* RBG dies or retires early
* Mass shooting
* New covid spike, most likely from schools (could make heavy suburban states more competitive)
* Another black person shot/killed by a white cop (and more riots that follow)
* Covid vaccine
* New sexual assault allegations
* Trump getting impeached again
* A major climate event that brings the climate change discussion back to the global spotlight (surprised Laura didn't do that)
* Major terrorist attack
* Stock market crashes
and that's all I can name off the top of my head
Agreed with all of these. It’s gonna take something really big and notable to change the dynamic. Jobs reports, death counts and protests won’t change anything if they haven’t already.
Aren't we 3 weeks from the debates? The debates are for 3 weeks and then we have another 3 weeks of campaigning.
Technically 12 days, just under two weeks, from final debate Oct 22 to Nov 3.
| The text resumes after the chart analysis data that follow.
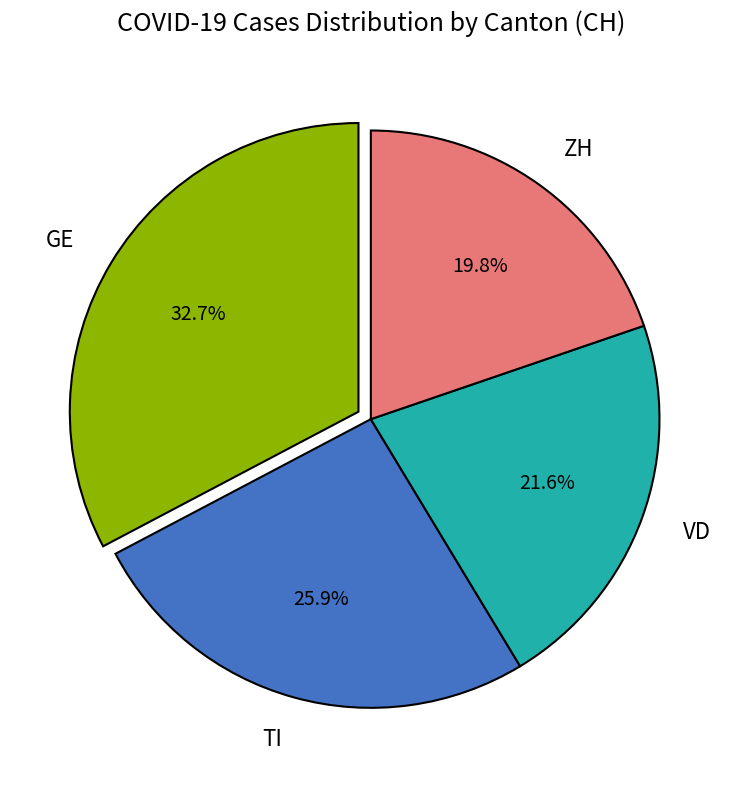

Which slice is the largest?

GE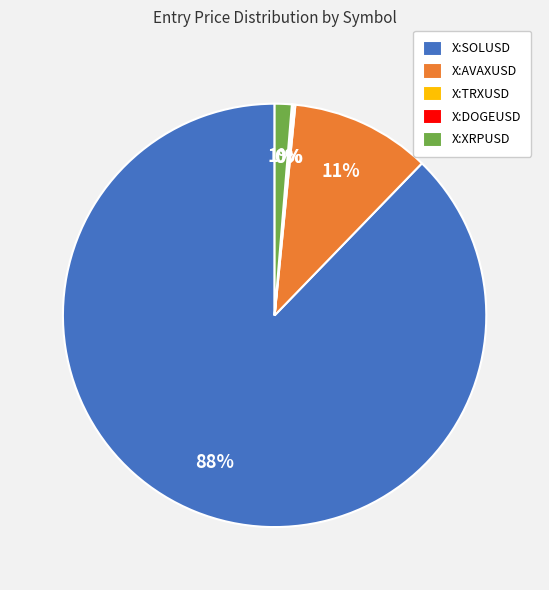

Which slice is the largest?

X:SOLUSD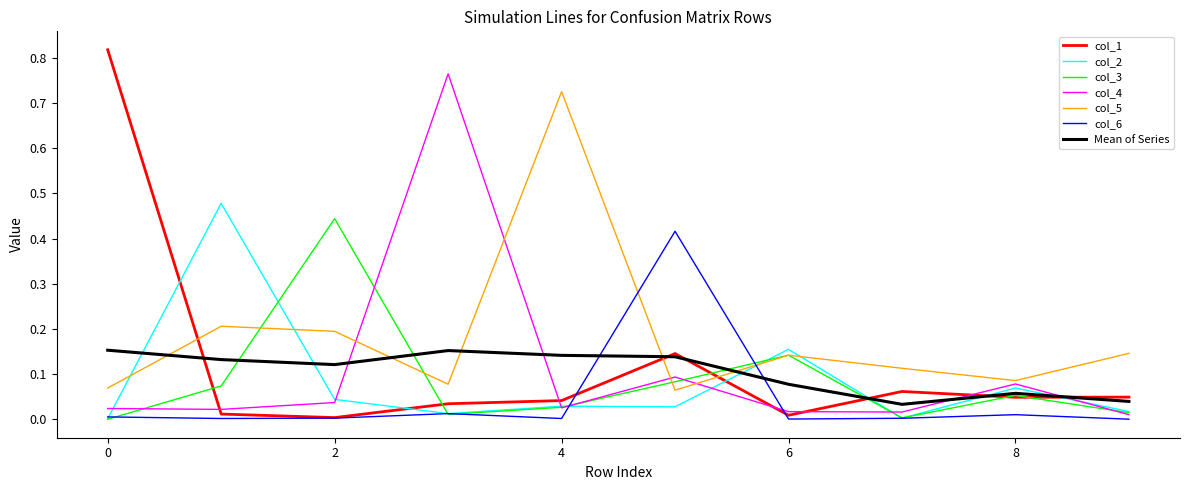

Which series has the widest spread of values?

col_1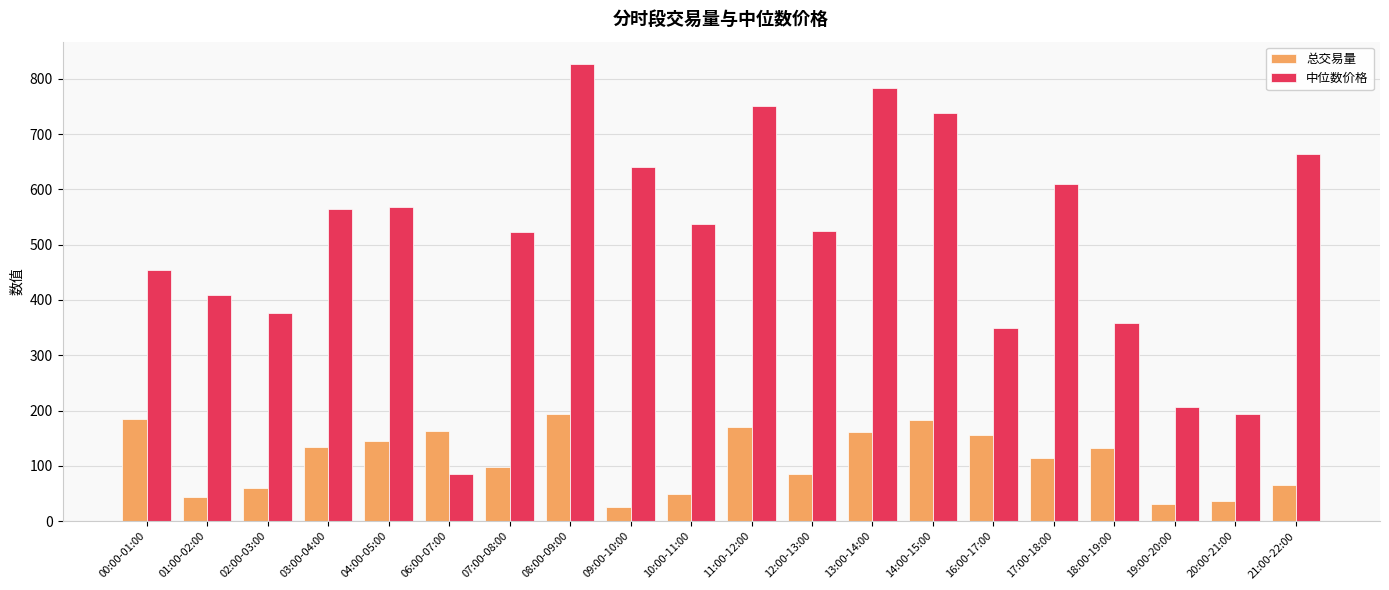

The value of 总交易量 at 12:00-13:00 is 59.7. True or false?

False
I don’t think the debates will change much, unless one candidate has a seriously dominant performance across all three, or if one has an enormously disastrous performance that they can’t recover from.
In 2016 and 2012, Clinton and Obama’s national polling lead the day before the 1st debate was almost identical to the final national popular vote margin.
In 2008 and 2004, Obama and Kerry ended up doing roughly 3 pts better on Election Day than their pre-debate polling margin.
I have a feeling this year will look like 2016/2012: Perhaps a lot of volatile polling between the debates in October, but when the dust settles we’ll end where we began in late Sept.